Exercise brief: Please state how many lines of the records hold the string "fertig", giving nothing but the number.

[Opening Exercise input section]

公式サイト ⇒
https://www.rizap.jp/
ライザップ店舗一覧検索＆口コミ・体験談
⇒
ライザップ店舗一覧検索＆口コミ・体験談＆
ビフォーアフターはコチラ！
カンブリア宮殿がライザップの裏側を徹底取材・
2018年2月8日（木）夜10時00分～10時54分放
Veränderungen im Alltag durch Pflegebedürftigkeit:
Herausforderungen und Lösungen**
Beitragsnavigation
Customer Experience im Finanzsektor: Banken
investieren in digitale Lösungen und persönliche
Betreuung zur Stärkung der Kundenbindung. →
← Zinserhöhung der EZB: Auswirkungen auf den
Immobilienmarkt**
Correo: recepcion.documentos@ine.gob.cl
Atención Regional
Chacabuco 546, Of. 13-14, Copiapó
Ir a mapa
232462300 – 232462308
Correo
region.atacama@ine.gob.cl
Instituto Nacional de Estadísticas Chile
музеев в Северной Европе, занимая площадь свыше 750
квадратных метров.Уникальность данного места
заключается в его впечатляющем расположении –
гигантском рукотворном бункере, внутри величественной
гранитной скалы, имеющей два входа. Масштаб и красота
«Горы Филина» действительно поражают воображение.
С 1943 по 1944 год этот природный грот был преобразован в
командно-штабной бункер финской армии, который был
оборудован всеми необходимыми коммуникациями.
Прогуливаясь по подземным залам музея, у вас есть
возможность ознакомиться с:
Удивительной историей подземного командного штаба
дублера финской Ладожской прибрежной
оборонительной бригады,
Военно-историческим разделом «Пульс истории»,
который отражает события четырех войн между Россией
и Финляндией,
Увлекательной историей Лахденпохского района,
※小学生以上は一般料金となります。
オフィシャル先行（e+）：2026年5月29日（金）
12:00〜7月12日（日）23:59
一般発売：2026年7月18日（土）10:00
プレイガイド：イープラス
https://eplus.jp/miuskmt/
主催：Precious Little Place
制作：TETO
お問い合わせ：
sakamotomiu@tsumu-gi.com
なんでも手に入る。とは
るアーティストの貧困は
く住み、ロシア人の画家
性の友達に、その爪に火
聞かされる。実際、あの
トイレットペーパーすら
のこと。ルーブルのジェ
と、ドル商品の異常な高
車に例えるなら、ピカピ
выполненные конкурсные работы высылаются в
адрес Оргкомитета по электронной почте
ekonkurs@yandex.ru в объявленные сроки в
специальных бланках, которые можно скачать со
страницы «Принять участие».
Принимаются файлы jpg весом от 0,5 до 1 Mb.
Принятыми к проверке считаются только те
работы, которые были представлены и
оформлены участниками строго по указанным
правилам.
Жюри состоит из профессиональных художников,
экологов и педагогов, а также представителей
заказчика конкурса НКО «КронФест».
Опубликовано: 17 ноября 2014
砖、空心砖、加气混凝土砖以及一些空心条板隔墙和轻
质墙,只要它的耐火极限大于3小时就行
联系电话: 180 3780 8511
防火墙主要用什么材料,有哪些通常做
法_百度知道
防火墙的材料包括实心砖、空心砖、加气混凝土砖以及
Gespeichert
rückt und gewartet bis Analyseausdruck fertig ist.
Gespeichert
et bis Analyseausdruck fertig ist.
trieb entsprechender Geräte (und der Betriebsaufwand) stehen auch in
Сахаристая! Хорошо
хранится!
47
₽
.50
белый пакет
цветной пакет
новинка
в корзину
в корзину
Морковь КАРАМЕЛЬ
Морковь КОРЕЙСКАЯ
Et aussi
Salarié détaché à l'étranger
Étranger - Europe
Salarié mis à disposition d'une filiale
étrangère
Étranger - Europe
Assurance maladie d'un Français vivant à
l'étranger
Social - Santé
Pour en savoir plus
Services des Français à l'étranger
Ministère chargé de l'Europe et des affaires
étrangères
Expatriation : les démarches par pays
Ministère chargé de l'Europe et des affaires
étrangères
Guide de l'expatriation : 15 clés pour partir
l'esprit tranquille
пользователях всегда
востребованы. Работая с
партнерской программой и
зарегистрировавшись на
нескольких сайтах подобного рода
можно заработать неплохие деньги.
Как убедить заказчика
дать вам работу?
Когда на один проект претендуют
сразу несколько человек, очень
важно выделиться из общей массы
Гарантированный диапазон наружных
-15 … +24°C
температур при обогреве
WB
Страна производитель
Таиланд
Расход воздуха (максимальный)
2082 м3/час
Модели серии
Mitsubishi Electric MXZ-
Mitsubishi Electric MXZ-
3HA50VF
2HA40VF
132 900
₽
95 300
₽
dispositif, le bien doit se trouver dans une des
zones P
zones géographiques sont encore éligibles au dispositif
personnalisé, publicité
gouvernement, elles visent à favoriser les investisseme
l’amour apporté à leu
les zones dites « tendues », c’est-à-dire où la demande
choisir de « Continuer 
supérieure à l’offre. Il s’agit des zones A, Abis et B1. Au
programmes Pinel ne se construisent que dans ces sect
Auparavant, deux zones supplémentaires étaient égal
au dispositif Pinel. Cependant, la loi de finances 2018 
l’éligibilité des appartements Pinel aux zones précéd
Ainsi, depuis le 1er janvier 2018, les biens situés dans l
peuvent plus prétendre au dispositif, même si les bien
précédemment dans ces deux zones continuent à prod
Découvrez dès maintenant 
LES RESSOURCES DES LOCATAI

[Closing Exercise input section]

Answer to this problem: 2